WHAT IS REQUIRED: Count every line in the following entries where the word "nous" appears. Give the count alone.

(Items listed in a dataset)
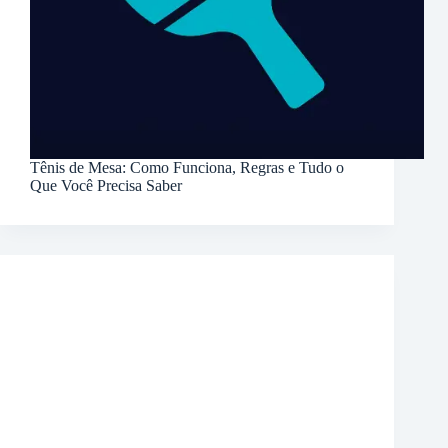
Tênis de Mesa: Como Funciona, Regras e Tudo o
Que Você Precisa Saber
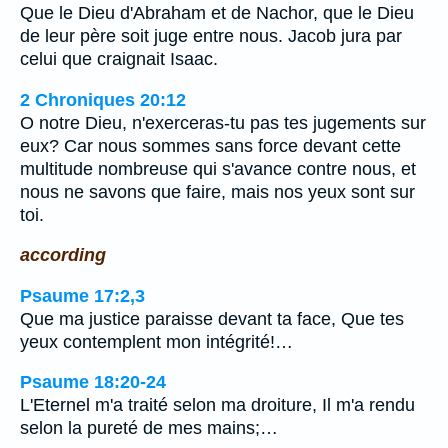
Que le Dieu d'Abraham et de Nachor, que le Dieu
de leur père soit juge entre nous. Jacob jura par
celui que craignait Isaac.
2 Chroniques 20:12
O notre Dieu, n'exerceras-tu pas tes jugements sur
eux? Car nous sommes sans force devant cette
multitude nombreuse qui s'avance contre nous, et
nous ne savons que faire, mais nos yeux sont sur
toi.
according
Psaume 17:2,3
Que ma justice paraisse devant ta face, Que tes
yeux contemplent mon intégrité!…
Psaume 18:20-24
L'Eternel m'a traité selon ma droiture, Il m'a rendu
selon la pureté de mes mains;…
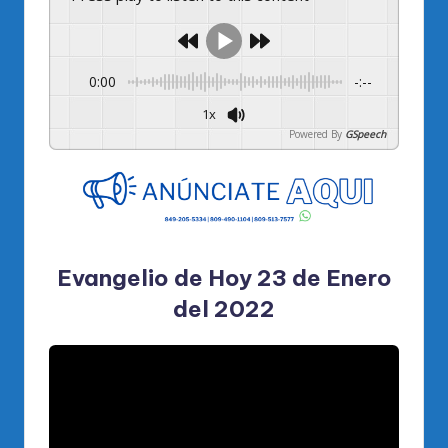
0:00
-:--
1x
Powered By
GSpeech
Evangelio de Hoy 23 de Enero
del 2022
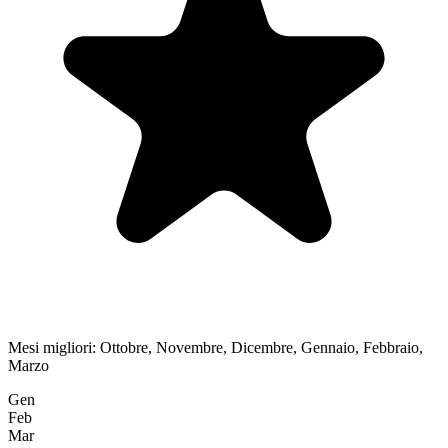
Mesi migliori:
Ottobre, Novembre, Dicembre, Gennaio, Febbraio,
Marzo
Gen
Feb
Mar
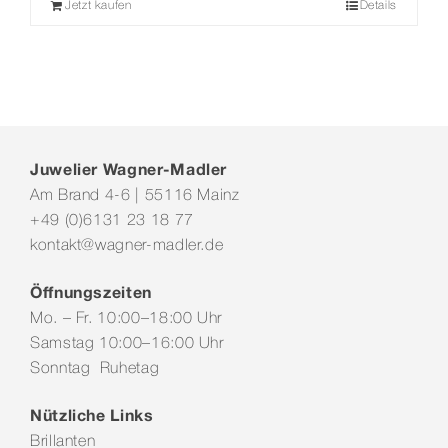
Jetzt kaufen
Details
Juwelier Wagner-Madler
Am Brand 4-6 | 55116 Mainz
+49 (0)6131 23 18 77
kontakt@wagner-madler.de
Öffnungszeiten
Mo. – Fr. 10:00–18:00 Uhr
Samstag 10:00–16:00 Uhr
Sonntag Ruhetag
Nützliche Links
Brillanten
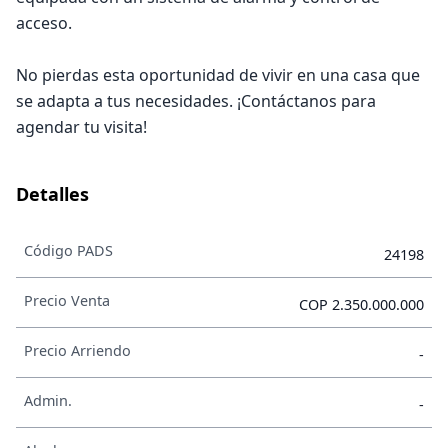
acceso.
No pierdas esta oportunidad de vivir en una casa que
se adapta a tus necesidades. ¡Contáctanos para
agendar tu visita!
Detalles
Código PADS
24198
Precio Venta
COP 2.350.000.000
Precio Arriendo
-
Admin.
-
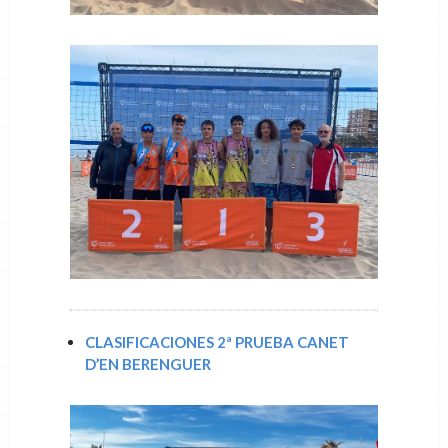
CLASIFICACIONES 2ª PRUEBA CANET
D’EN BERENGUER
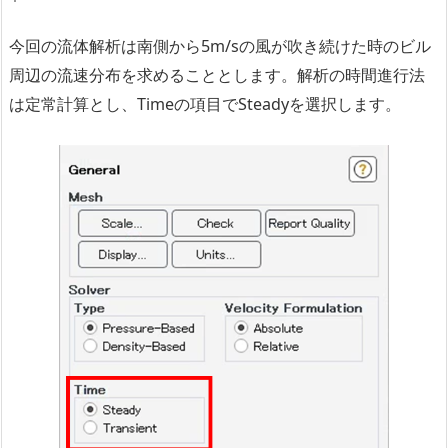
今回の流体解析は南側から5m/sの風が吹き続けた時のビル
周辺の流速分布を求めることとします。解析の時間進行法
は定常計算とし、Timeの項目でSteadyを選択します。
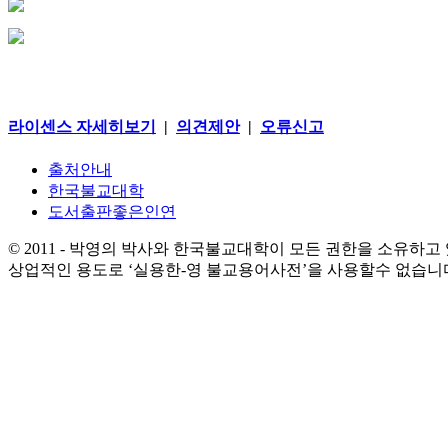
라이센스 자세히보기
|
의견제안
|
오류신고
출처안내
한국불교대학
도서출판좋은인연
© 2011 - 박영의 박사와 한국불교대학이 모든 권한을 소유하고
상업적인 용도로 ‘실용한-영 불교용어사전’을 사용할수 없습니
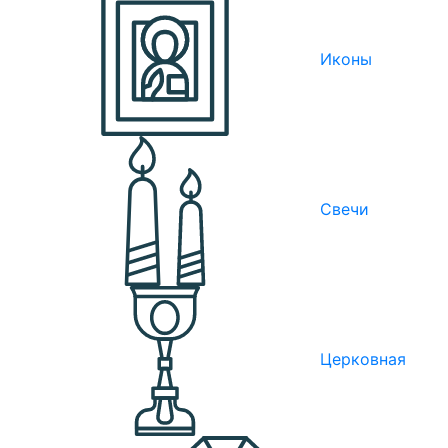
Иконы
Свечи
Церковная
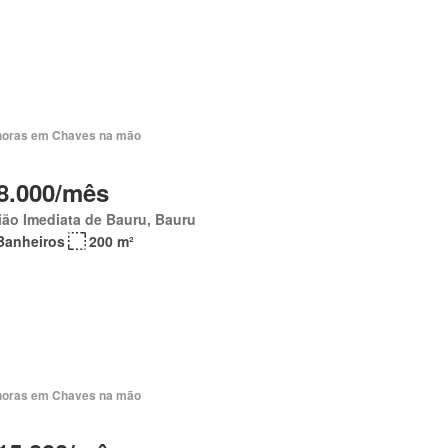
horas em Chaves na mão
8.000/mês
ão Imediata de Bauru, Bauru
Banheiros
200 m²
horas em Chaves na mão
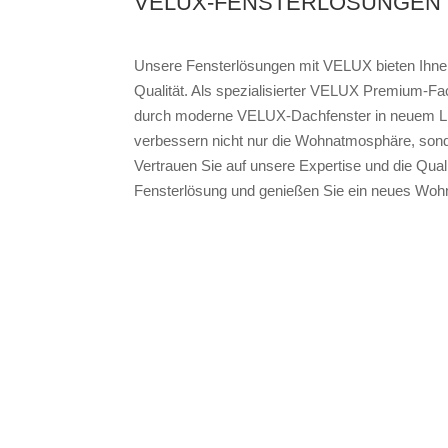
VELUX-FENSTERLÖSUNGEN 
Unsere Fensterlösungen mit VELUX bieten Ihn
Qualität. Als spezialisierter VELUX Premium-Fa
durch moderne VELUX-Dachfenster in neuem Licht
verbessern nicht nur die Wohnatmosphäre, sonde
Vertrauen Sie auf unsere Expertise und die Quali
Fensterlösung und genießen Sie ein neues Wohn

WRITTEN RESPONSE: 4